--- EXERCISE A ---
Answer these about the passage on the Democratic Party:
(i) In the opening comparison of two enemies, what does the speaker first knock out of the second enemy's hand?
(ii) What does the passage say the Democratic Party is, in terms of age?
(iii) Whom did the union bureaucracy fall in behind in the 2020 election?
--- EXERCISE B ---
Can you extend the passage on the Democratic Party with a few more sentences after its final one?

--- SELECTED PASSAGE ---
▼▼▼
When one of my enemies sets before me small daily portions of poison and the second, on the other hand, is about to shoot straight at me, then I will first knock the revolver out of the hand of my second enemy, for this gives me an opportunity to get rid of my first enemy. But that does not at all mean that the poison is a “lesser evil” in comparison to the revolver.”

Let me quickly clarify that I acknowledge that Democratic Party is not the same as the SPD in Germany, and is not a social democratic party. The Democratic Party is the oldest capitalist party in the world. However in the US context, where there has never been a mass social democrat or labor party, the Democrats morphed from the party of slavery into the party of “progressive reform”. They have played an analogous role to that of Labour in the UK, serving to trap the working class behind the dead end of parliamentary reformism and away from revolutionary socialism. They have been labelled the “grave yard” of progressive social movements for a reason. Like the social democrat parties in the UK, Australia, France and elsewhere, the Democrats rely on their relationship with the parasitic trade union bureaucracy to maintain these illusions. Even though the economic nationalism of the likes of AFL-CIO President Trumpka may have led them to flirt with support for Trump, when it came round to the 2020 election, the union bureaucracy fell in 100 percent behind Biden and the Democrats.
▲▲▲
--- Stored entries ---
▼▼▼
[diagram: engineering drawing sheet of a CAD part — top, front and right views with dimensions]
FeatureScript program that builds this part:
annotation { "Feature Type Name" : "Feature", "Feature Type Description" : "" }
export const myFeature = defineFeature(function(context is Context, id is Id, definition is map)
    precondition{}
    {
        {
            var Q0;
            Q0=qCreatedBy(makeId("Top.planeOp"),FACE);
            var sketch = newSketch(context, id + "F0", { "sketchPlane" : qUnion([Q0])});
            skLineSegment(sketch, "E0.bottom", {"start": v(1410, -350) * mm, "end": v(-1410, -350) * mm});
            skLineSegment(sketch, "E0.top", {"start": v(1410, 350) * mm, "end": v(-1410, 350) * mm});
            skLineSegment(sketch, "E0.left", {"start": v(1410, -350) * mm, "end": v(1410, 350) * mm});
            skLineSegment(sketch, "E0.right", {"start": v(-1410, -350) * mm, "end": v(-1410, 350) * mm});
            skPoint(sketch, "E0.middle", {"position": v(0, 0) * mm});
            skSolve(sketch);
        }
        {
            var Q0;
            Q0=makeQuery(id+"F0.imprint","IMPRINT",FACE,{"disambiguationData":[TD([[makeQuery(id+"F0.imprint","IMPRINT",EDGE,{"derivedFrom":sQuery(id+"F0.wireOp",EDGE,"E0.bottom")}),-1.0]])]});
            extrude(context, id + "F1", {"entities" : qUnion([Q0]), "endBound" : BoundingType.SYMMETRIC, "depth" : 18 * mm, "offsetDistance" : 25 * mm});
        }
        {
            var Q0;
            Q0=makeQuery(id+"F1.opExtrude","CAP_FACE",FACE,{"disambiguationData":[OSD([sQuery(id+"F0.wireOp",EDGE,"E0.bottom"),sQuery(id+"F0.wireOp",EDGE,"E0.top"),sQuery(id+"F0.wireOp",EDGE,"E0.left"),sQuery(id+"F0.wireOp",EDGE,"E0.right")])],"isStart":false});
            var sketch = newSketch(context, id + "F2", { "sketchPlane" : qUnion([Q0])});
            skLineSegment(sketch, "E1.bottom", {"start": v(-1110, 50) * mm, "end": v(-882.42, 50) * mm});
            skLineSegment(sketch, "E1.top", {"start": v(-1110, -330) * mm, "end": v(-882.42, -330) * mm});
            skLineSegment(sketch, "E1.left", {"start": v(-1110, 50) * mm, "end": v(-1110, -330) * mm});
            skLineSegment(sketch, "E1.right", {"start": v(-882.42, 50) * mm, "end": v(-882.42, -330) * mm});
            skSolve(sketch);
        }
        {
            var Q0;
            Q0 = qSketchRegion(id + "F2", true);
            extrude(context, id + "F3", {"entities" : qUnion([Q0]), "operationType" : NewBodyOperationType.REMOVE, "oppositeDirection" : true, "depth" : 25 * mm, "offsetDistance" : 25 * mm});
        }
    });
▲▲▲
--- RESPONSE A ---
(i) The revolver.
(ii) The oldest capitalist party in the world.
(iii) Biden and the Democrats.

--- RESPONSE B ---
I don’t contend that any of this makes the Democrats “progressive”, or anything other than arch reactionaries. Biden has already made it clear by his choices for his cabinet, that if he is able to take office, he will preside over a right-wing, hawkish government of austerity hostile to the working class. The days when the Democrats could even offer up the thin gruel of mild reforms has long since passed. 

Whilst the Democrats are backed by and serve finance capital and large sections of the military-intelligence complex, they rest for popular support on the trade unions and the oppressed minorities, offering them the illusion of reforms. Whilst such illusions have been dashed for many and, in fact, the Democrats are indeed hated by many workers, the recent huge vote for Biden shows they have not completely exhausted this class function. They might be a zombie party— but until a mass socialist movement can kill the zombie, it will lumber on as if still living.

Relying for support on the trade unions and the broad mass of working people means that the Democrats cannot morph into a fascist party in the same way that the Republican Party has. They can be authoritarian war mongers, but they cannot beat the fascist drum in the way Trump can even if they wanted.

It is therefore a mistake to equate the two major parties in the US in relation to the working class. To do so is to repeat the same disorienting “social fascism” mistake of the Stalinists but in modern form. To do so is to “miss the fascist forest for the trees of reformism”.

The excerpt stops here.